O adımlardan biri, Cemal Kaşıkçı cinayetine ilişkin İstanbul'da yapılan yargılamanın durdurulup dava dosyasının Suudi Arabistan yargı makamlarına devredilmesiydi.
Suudi Arabistan da vatandaşlarına uyguladığı Türkiye'ye seyahat yasağını kaldırdı. Normalleşmeye başlayan ilişkilerin, diplomatik temaslarla güçlendirilmesine çalışılıyor.
Prof. Dr. Ahmet Uysal: Bölgenin meseleleri dışarıdan çözülmez
İki ülke arasındaki iş birliğinin daha ileri bir seviyeye taşınmasının "önemli" olduğuna vurgu yapan Ortadoğu Araştırmalar Merkezi (ORSAM) Başkanı Prof. Dr. Ahmet Uysal, gerek Ukrayna'da gerekse de Ortadoğu'da "ciddi bir kaos" olduğunu belirterek, "Bu ortamda iki ülkenin liderlik yapıp en azından bölgede çözüm araması çok önemli. Dışarıdan çözüm gelmiyor ve gelmeyecek. İki ülkenin birbirine ihtiyacı var. Türkiye de Suudi Arabistan da önemli ve güçlü ülkeler" dedi.

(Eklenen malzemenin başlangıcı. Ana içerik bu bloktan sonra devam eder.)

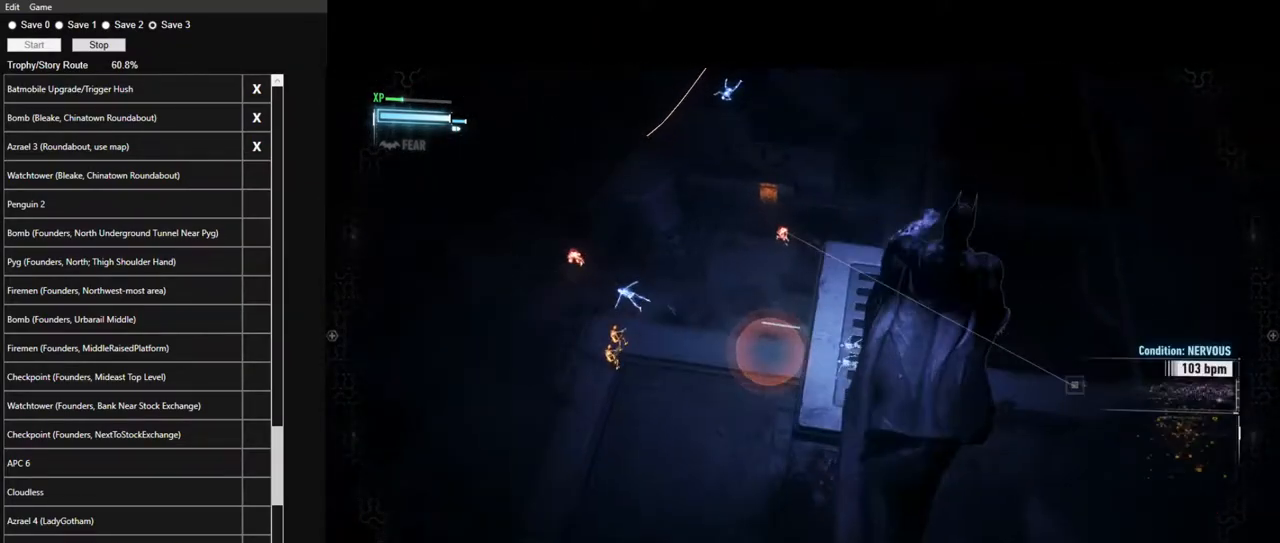
{"keys": ["w"], "mouse": [], "mouse_move": "still", "events": [[334, "w", "down"]]}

İki ülkenin ilişkilerinin Arap Baharı'yla sekteye uğradığını ancak iki tarafın da Arap Baharı'ndan zarar gördüğünü aktaran Uysal, "İki ülke arasında 'çözülmeyecek' diyebileceğimiz bir sorun yok. Kardeş ülkelerin iş birliği yapması önem arz ediyor" ifadelerini kullandı.
Prof. Dr. Mehmet Şahin: İki ülke de birbirlerinden uzak durmalarının maliyetli olduğunu gördü
Hacı Bayram Veli Üniversitesi Öğretim Üyesi Prof. Dr. Mehmet Şahin'e göre, ABD'nin Ortadoğu politikalarını değiştirmesini ve bölgedeki güvenlik kaygılarını göz önünde bulunduran Türkiye ile Suudi Arabistan, birbirlerinden uzak durmalarının "maliyetli" olduğunu gördü ve adımlar atmaya başladı.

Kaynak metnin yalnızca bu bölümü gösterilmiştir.